Mayweather agrees to pay $5.6M back taxes to IRS
The IRS was poised to take the money from his purse after Saturday's fight
Floyd Mayweather Jr. defeated Juan Manuel Marquez in 12 rounds
Mayweather earned $10 million in the win, and extended his record to 40-0
LAS VEGAS (AP) -- Boxer Floyd Mayweather Jr. agreed to pay $5.6 million in back taxes before the Internal Revenue Service was poised to take the money from his purse after his Saturday comeback fight against Juan Manuel Marquez.
The IRS sent the Nevada Athletic Commission a levy notice on Sept. 4 ordering Mayweather's unpaid taxes from 2007 to be deducted from his $10 million fight purse, commission executive director Keith Kizer told The Associated Press.

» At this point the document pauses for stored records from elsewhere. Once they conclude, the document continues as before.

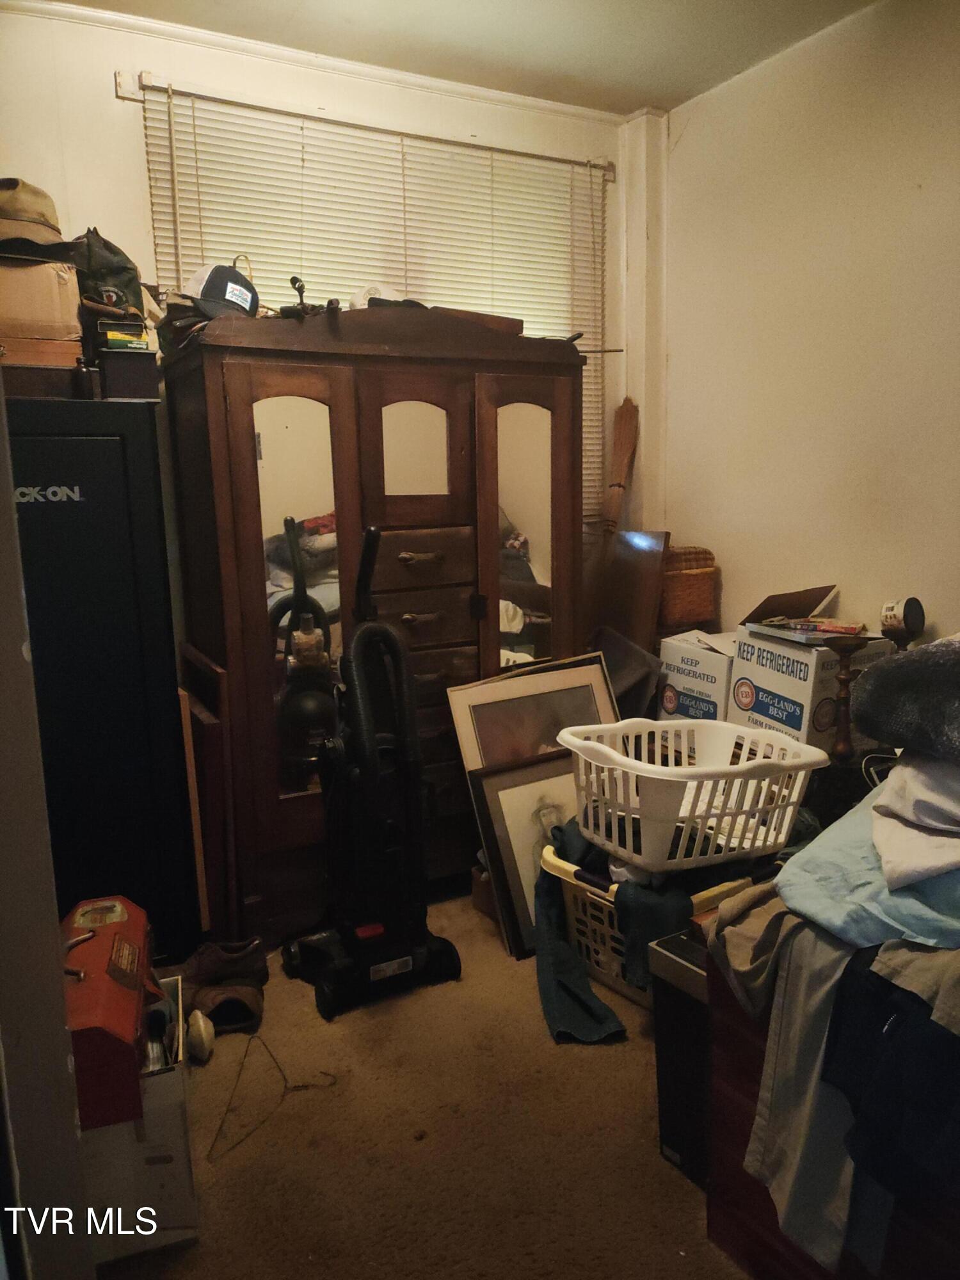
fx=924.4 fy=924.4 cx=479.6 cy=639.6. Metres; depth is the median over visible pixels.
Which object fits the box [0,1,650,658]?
back wall
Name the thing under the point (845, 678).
candlestick
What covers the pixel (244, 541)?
wardrobe
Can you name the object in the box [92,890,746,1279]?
carpet floor
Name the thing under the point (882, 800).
white cloth
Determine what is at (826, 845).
blue cloth
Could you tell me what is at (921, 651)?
gray blanket
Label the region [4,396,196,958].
black cabinet
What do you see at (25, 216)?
hat
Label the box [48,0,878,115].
ceiling
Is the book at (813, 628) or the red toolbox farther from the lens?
the book at (813, 628)
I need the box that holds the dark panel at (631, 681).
[592,625,660,722]
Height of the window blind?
1.402 m
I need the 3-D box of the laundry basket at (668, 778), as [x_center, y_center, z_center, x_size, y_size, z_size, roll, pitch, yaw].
[0.486,0.358,2.218,0.535,0.240,0.482,-7,12,-29]
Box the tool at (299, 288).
[276,275,339,319]
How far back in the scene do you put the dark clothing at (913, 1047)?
1.18 m
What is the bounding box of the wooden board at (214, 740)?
[178,644,239,938]
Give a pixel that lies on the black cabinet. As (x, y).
(46, 504)
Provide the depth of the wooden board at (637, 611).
3.35 m
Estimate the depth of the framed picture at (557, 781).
2.62 m
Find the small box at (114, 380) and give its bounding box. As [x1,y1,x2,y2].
[96,347,160,399]
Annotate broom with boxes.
[602,396,639,533]
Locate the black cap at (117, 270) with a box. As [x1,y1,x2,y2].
[71,227,146,324]
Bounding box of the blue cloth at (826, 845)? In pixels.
[779,782,959,950]
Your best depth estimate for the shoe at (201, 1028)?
2.14 m
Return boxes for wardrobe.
[160,304,589,947]
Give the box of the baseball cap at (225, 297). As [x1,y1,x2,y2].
[184,261,261,320]
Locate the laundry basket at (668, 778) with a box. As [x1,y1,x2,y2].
[558,715,824,873]
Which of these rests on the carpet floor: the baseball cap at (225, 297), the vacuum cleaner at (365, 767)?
the vacuum cleaner at (365, 767)
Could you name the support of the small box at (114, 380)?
on the black cabinet
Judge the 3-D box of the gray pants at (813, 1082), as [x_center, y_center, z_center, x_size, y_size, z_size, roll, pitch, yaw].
[0.536,0.617,1.300,0.230,0.412,0.217,-7,12,-29]
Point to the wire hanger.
(238, 1076)
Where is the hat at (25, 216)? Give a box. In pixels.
[0,177,71,258]
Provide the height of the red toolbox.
0.217 m
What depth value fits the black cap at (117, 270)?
2.44 m
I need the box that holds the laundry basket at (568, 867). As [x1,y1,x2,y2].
[538,834,749,1008]
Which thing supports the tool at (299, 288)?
on the wardrobe
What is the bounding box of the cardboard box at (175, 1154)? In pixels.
[81,970,198,1264]
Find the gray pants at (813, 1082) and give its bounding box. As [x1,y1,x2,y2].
[741,912,892,1276]
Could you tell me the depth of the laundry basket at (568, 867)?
2.29 m
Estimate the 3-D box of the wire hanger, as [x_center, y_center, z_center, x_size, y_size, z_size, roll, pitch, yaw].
[-0.434,0.987,2.033,0.213,0.004,0.466,-1,10,0]
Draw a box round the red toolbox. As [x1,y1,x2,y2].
[60,892,155,1135]
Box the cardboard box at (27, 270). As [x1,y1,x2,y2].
[0,256,82,345]
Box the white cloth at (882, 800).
[871,749,959,889]
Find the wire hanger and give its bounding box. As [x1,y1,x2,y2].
[206,1024,337,1166]
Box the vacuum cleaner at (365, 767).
[279,518,462,1020]
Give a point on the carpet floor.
(631, 1079)
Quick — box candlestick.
[822,633,871,761]
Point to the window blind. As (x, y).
(310, 267)
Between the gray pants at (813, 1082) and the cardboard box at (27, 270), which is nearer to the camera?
the gray pants at (813, 1082)
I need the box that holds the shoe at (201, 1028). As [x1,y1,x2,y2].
[184,1007,215,1063]
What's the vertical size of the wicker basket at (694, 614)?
0.282 m
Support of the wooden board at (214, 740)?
on the carpet floor
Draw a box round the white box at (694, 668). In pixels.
[656,629,735,721]
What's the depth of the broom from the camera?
3.58 m
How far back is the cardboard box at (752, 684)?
2.71 m
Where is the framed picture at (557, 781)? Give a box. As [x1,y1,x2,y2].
[470,748,579,958]
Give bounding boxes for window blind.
[140,78,607,523]
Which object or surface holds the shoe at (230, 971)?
on the carpet floor
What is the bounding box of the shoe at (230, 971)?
[179,936,267,1037]
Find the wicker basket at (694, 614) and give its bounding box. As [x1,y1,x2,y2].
[659,544,719,630]
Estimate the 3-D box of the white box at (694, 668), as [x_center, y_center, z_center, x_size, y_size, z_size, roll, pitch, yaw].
[0.857,0.186,3.218,0.364,0.435,0.304,-10,13,-40]
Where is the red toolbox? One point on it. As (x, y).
(120, 982)
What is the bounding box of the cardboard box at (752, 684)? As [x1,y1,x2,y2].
[728,622,894,753]
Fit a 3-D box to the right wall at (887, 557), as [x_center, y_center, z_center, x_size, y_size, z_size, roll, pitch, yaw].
[1.699,-0.415,2.085,0.152,2.669,3.992,-7,12,-29]
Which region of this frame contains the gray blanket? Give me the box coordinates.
[852,634,959,761]
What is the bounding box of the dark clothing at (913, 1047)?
[822,951,959,1205]
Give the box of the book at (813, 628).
[749,615,870,642]
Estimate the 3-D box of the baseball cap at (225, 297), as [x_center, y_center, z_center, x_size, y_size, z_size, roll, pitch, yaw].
[-0.701,-0.945,2.508,0.235,0.158,0.237,2,10,15]
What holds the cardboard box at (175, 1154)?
on the carpet floor
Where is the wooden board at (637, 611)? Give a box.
[597,528,670,652]
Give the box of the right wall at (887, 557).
[656,0,959,658]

Kizer said the IRS backed off one week later, after Mayweather agreed to pay the money. Mayweather won the fight in a unanimous decision.

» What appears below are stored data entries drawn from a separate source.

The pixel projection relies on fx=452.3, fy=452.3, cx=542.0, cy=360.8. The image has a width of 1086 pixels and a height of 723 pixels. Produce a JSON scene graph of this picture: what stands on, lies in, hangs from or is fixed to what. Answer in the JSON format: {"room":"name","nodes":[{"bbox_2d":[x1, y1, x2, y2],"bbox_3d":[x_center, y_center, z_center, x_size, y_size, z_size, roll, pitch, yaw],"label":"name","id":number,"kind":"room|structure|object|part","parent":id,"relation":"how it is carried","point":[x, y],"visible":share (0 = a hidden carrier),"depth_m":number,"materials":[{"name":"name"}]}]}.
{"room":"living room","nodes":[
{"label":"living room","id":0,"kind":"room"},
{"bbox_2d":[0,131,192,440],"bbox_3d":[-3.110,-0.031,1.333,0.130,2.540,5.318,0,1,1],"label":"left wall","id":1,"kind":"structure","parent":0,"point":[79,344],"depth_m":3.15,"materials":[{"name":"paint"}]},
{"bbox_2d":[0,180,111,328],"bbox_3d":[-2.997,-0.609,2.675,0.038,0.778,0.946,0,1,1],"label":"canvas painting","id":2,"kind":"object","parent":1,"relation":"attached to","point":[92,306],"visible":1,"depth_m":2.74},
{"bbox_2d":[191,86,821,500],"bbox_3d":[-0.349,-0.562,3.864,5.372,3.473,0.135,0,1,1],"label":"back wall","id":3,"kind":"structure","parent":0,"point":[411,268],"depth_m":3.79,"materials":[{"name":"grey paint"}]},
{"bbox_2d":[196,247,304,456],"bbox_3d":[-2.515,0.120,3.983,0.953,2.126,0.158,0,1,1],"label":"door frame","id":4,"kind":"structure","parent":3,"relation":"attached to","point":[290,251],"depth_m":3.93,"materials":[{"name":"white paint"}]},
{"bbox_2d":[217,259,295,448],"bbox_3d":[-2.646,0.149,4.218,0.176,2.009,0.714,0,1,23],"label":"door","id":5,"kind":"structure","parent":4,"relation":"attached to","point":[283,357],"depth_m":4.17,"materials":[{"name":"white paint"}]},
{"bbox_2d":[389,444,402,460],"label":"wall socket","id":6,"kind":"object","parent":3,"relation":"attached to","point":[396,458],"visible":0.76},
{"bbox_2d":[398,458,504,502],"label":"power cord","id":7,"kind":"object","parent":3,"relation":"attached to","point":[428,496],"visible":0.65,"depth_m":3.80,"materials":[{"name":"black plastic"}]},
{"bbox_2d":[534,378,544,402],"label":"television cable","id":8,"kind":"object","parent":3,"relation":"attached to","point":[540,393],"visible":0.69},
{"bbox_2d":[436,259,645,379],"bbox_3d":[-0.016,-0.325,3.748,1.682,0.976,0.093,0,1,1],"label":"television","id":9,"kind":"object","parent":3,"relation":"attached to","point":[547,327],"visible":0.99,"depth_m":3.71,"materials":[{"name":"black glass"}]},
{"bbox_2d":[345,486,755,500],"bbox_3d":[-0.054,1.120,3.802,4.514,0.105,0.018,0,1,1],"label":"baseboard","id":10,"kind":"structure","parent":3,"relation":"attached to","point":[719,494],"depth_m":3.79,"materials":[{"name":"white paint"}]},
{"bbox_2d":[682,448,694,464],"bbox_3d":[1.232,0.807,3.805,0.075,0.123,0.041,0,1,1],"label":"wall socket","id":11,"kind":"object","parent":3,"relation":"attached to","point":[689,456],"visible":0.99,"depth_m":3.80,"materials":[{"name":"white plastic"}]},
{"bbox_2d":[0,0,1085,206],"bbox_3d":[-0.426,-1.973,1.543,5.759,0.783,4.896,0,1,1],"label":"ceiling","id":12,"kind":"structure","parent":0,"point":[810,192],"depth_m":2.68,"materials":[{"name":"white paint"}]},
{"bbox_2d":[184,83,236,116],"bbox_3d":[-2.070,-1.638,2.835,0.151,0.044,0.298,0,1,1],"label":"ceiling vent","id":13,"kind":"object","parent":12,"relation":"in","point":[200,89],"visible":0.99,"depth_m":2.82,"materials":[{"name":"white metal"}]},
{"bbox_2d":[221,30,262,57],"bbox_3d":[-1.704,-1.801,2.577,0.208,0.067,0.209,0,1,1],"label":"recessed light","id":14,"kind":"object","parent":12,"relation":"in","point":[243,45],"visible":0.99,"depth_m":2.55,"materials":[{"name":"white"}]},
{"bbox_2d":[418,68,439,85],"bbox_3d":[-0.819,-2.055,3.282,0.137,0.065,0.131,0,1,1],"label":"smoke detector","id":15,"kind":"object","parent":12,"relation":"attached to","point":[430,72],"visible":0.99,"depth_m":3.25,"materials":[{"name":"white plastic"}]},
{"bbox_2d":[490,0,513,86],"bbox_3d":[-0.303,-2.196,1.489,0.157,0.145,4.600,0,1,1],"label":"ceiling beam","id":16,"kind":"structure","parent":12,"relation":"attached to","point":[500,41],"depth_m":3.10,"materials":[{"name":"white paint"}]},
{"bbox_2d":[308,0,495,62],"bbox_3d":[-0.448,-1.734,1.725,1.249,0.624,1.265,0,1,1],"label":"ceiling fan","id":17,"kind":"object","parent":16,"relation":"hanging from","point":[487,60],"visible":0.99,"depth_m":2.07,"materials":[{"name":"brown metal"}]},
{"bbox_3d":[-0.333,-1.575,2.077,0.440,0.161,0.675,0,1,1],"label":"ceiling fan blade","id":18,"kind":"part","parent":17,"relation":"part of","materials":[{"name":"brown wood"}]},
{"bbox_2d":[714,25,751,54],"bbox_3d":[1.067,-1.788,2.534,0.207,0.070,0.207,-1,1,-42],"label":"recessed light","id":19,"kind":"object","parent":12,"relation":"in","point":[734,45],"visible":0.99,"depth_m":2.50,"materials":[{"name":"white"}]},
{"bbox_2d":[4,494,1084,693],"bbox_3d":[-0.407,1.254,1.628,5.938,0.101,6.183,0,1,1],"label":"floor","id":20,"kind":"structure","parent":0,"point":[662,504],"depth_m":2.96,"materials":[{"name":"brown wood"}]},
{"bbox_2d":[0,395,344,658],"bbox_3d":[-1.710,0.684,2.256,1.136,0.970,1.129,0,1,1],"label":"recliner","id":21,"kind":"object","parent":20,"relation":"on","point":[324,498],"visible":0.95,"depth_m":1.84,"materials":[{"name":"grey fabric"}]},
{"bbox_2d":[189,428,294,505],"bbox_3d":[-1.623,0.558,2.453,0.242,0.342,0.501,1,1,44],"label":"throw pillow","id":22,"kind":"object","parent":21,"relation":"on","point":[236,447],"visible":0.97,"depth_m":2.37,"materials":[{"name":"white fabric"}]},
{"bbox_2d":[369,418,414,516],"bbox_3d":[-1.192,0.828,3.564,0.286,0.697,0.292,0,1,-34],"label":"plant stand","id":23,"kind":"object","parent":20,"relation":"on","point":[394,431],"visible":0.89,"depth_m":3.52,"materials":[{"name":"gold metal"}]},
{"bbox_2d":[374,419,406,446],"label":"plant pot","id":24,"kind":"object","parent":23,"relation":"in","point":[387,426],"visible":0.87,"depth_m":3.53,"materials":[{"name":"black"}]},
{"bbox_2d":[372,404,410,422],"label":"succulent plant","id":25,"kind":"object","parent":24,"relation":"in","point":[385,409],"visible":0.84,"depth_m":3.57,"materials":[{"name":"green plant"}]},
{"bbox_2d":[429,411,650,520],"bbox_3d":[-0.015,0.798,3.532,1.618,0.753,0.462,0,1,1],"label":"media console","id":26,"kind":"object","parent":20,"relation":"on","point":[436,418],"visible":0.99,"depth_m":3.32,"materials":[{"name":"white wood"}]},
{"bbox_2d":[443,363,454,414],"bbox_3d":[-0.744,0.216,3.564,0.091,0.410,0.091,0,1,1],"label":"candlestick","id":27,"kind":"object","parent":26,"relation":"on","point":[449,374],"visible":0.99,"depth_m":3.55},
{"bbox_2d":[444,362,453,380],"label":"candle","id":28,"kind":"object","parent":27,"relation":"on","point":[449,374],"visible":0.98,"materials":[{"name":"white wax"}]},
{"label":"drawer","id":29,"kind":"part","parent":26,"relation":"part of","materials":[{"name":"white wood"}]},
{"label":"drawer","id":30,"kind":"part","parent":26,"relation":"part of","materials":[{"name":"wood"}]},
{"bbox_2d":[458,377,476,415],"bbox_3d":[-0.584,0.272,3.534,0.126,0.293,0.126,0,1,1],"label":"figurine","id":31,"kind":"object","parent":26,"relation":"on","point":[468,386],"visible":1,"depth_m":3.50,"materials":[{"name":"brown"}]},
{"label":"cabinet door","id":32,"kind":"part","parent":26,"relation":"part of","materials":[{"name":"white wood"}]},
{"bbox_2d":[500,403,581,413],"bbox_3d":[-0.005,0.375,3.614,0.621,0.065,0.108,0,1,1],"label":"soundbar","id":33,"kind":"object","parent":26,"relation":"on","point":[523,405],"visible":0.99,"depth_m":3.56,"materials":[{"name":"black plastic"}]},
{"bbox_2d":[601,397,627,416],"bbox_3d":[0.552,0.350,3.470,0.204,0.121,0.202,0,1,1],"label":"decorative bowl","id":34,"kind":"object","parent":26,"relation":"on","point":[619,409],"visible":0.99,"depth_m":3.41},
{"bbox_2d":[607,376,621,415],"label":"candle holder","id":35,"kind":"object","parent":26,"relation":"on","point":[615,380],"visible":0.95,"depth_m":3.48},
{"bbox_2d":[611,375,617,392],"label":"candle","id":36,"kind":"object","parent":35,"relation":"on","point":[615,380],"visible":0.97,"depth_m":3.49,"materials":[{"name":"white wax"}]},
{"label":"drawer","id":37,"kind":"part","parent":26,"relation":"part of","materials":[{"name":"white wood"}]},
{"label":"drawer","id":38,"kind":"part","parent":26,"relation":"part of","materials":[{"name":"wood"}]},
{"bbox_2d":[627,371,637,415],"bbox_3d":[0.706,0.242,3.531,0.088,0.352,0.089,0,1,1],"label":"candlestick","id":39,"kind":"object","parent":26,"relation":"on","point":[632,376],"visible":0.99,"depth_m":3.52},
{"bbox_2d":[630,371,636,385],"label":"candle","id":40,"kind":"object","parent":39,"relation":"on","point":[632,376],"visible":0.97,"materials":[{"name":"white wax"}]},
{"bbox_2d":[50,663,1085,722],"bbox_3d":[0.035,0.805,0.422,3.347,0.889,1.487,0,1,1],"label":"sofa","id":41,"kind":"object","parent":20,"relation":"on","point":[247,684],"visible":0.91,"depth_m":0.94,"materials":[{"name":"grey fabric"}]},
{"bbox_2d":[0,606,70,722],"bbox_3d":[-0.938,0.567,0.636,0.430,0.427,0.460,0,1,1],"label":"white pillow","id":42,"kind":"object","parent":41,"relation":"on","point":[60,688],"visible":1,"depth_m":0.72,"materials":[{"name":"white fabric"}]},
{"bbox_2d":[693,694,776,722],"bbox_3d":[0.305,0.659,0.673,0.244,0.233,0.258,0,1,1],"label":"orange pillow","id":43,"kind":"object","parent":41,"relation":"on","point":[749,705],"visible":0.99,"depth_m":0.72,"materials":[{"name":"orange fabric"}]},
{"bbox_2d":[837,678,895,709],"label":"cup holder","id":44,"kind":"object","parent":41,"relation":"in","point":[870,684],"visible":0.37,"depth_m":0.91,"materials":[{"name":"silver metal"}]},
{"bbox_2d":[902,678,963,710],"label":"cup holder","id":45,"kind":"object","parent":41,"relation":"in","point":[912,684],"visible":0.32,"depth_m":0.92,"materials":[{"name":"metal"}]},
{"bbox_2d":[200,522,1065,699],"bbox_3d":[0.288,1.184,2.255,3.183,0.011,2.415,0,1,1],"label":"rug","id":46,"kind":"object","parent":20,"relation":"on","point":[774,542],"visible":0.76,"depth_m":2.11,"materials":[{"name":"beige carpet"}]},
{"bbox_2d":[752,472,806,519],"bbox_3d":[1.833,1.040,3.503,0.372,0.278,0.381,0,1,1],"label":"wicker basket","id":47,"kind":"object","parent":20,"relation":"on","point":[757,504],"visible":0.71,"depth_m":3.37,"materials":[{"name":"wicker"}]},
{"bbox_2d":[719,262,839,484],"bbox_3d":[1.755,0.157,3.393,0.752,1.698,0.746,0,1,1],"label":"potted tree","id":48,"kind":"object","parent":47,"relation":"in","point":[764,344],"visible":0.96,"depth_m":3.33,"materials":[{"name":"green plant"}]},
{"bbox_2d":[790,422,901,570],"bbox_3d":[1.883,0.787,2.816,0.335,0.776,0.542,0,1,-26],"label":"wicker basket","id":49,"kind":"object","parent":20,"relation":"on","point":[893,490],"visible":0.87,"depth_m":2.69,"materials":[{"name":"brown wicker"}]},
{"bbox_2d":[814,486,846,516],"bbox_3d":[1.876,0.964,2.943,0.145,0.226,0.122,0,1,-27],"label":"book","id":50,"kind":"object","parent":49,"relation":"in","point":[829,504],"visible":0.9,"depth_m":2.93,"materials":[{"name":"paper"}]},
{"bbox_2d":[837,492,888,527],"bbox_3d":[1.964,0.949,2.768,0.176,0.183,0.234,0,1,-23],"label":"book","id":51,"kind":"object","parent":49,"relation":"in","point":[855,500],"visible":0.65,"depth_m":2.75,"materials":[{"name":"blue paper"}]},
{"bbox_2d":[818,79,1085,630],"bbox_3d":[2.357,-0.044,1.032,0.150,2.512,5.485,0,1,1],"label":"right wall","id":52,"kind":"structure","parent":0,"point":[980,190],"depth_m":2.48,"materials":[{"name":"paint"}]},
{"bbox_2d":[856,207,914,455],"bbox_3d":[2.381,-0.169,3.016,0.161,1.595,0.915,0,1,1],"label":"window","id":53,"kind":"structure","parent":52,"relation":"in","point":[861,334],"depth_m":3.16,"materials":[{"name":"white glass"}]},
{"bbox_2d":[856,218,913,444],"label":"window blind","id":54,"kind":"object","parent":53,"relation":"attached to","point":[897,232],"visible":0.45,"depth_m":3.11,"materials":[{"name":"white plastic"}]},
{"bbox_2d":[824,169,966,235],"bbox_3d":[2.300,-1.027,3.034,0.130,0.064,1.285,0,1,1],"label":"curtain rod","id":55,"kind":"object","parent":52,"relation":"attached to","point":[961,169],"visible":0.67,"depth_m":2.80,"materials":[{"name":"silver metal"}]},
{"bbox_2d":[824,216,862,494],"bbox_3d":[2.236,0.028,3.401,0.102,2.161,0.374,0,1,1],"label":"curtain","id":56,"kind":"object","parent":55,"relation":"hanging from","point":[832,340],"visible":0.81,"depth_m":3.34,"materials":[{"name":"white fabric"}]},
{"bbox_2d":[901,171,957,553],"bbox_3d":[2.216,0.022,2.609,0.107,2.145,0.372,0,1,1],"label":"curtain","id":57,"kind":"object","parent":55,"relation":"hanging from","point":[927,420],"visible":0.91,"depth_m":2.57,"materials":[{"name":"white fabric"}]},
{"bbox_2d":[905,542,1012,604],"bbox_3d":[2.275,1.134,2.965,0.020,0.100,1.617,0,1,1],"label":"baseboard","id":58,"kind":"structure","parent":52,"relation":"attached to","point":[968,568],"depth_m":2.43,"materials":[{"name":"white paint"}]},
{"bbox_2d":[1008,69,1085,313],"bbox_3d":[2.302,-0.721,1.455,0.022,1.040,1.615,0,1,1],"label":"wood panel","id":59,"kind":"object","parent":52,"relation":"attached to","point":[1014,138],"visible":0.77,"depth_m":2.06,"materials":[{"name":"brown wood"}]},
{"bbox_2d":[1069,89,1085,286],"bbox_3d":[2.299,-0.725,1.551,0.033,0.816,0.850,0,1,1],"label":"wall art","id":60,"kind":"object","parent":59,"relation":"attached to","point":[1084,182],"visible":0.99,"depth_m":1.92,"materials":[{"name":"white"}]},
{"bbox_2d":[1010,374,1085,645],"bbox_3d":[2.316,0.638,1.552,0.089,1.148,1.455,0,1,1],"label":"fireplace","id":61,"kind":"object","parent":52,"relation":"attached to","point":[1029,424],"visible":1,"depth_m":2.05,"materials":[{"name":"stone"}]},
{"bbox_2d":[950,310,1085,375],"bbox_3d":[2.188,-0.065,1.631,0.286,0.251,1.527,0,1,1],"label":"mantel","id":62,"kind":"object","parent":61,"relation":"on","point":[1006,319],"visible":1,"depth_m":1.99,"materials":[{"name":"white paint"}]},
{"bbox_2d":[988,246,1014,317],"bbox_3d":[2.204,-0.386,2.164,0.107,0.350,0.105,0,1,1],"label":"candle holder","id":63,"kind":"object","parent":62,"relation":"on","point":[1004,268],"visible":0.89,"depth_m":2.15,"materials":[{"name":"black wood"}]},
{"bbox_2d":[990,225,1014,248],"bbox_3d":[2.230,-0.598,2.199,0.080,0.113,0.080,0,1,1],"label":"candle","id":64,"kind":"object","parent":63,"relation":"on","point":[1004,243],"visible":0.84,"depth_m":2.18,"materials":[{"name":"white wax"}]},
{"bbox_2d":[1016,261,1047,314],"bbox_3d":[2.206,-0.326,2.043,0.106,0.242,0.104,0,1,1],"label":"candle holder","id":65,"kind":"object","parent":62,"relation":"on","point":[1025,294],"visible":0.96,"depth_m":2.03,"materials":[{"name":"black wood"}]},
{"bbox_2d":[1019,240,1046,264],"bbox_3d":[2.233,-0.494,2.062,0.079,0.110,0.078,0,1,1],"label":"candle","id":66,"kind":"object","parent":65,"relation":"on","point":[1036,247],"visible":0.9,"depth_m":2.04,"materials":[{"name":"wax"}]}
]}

Mayweather's tax attorney, Jeffrey Morse, told the AP on Tuesday that federal officials never intended to take Mayweather's purse, and the five-division champion has satisfied all his IRS debts.
"Floyd has -- and I will absolutely attest to it -- more than satisfied every tax obligation that he has," Morse said. "As of today, as of some time ago, which I can't tell you when, he owes zero to the IRS."
Morse said he expected the IRS to release a $6.17 million lien filed with the county recorder's office in Las Vegas in October last year.
Records on Tuesday showed the lien was still open.
IRS spokesman Raphael Tulino said he could not comment on individual tax matters.
A copy of the levy notice obtained by the AP shows the IRS was seeking less than what it filed for in its lien. The notice dated Aug. 25 said Mayweather owed $4.71 million in unpaid taxes and $930,000 in statutory additions calculated through Sept. 25.
"Although we have given the notice and demand required by the (Internal Revenue) Code, the amount owed hasn't been paid," the notice to boxing regulators said. "This levy requires you to turn over to us this person's property and rights to property that you have or which you are already obligated to pay this person."
Kizer said the IRS did not notify the commission until fight week that the levy would not be necessary. Mayweather and all other fighters on the card were fully paid, he said.
Morse said Mayweather owed substantially less than the $5.6 million levy, but would not say why it was valued at less than the original lien.
Morse said the levy itself was part of Mayweather's agreement with the IRS, not an impetus for the boxer nicknamed "Money" to settle the debt. Morse said the levy was used by the IRS as collateral.
"Unfortunately, if we knew that this information would be out there and disclosed to reporters, we probably wouldn't have entered into that agreement," Morse said. "Floyd likes to keep his private business private."
The IRS in August released Mayweather from another lien for nearly $15,900 for unpaid taxes in 2001. A New Jersey Superior Court judgment from 2007 for a state tax debt of $193,000 was still unpaid, according to the court.
Morse declined to comment on the judgment.